## Action item
Below are entries; print them exactly from the first line through the one containing "pos2: [521, 150, 609, 233]".
─── Extracted information ───
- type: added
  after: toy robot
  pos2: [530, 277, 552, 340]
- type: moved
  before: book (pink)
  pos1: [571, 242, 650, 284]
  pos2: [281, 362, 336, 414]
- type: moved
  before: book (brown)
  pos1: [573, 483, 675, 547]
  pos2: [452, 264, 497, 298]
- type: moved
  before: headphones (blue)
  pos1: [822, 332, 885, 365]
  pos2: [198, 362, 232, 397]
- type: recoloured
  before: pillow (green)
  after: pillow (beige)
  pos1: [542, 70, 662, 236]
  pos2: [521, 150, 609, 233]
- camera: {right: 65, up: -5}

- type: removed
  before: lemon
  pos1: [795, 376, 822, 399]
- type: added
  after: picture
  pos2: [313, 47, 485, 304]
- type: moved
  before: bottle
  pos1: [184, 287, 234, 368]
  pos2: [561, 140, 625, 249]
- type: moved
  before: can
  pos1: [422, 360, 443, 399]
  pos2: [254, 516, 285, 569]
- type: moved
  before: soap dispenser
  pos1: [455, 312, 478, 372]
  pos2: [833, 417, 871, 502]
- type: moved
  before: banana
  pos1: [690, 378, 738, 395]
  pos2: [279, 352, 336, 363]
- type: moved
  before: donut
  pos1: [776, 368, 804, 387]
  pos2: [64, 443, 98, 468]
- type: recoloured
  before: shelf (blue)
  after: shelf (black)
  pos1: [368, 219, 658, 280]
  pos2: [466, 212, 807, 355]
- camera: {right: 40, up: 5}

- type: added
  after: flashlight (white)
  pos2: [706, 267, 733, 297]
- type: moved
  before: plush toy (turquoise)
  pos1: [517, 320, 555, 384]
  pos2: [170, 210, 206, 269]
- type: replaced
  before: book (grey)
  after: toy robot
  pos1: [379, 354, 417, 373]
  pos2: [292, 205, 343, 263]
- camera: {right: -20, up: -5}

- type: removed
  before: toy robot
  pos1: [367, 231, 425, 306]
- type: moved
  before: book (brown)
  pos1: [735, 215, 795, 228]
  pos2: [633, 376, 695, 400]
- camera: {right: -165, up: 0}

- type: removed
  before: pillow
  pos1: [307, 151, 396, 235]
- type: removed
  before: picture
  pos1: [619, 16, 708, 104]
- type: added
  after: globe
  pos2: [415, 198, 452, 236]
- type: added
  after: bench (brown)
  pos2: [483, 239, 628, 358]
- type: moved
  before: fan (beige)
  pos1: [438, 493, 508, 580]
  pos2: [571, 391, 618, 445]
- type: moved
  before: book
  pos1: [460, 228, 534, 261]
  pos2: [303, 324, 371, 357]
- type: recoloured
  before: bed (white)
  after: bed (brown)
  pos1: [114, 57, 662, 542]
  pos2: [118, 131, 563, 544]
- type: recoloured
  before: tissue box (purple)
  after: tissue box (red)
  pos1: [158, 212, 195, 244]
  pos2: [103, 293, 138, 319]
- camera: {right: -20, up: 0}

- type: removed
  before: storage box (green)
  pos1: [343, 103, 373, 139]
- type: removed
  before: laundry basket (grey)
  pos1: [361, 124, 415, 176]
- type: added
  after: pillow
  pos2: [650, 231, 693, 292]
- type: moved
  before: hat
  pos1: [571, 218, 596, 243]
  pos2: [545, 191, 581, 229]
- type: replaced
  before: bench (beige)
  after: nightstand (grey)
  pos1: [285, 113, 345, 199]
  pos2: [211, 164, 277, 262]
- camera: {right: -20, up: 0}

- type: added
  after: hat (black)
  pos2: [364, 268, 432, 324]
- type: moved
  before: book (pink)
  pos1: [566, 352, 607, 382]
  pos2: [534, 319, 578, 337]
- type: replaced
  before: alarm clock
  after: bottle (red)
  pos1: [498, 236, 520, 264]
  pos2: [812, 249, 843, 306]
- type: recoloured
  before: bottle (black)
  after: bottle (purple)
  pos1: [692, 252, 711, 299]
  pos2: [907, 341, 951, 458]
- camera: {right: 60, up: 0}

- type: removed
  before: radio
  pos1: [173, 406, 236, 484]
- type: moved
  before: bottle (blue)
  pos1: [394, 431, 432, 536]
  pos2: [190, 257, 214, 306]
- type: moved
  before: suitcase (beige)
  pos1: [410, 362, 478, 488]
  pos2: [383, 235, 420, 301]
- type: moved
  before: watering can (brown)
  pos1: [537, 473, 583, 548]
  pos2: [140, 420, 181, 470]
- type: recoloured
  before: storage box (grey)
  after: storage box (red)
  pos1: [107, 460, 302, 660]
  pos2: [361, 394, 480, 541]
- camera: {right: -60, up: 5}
───
## Solution
- type: added
  after: toy robot
  pos2: [530, 277, 552, 340]
- type: moved
  before: book (pink)
  pos1: [571, 242, 650, 284]
  pos2: [281, 362, 336, 414]
- type: moved
  before: book (brown)
  pos1: [573, 483, 675, 547]
  pos2: [452, 264, 497, 298]
- type: moved
  before: headphones (blue)
  pos1: [822, 332, 885, 365]
  pos2: [198, 362, 232, 397]
- type: recoloured
  before: pillow (green)
  after: pillow (beige)
  pos1: [542, 70, 662, 236]
  pos2: [521, 150, 609, 233]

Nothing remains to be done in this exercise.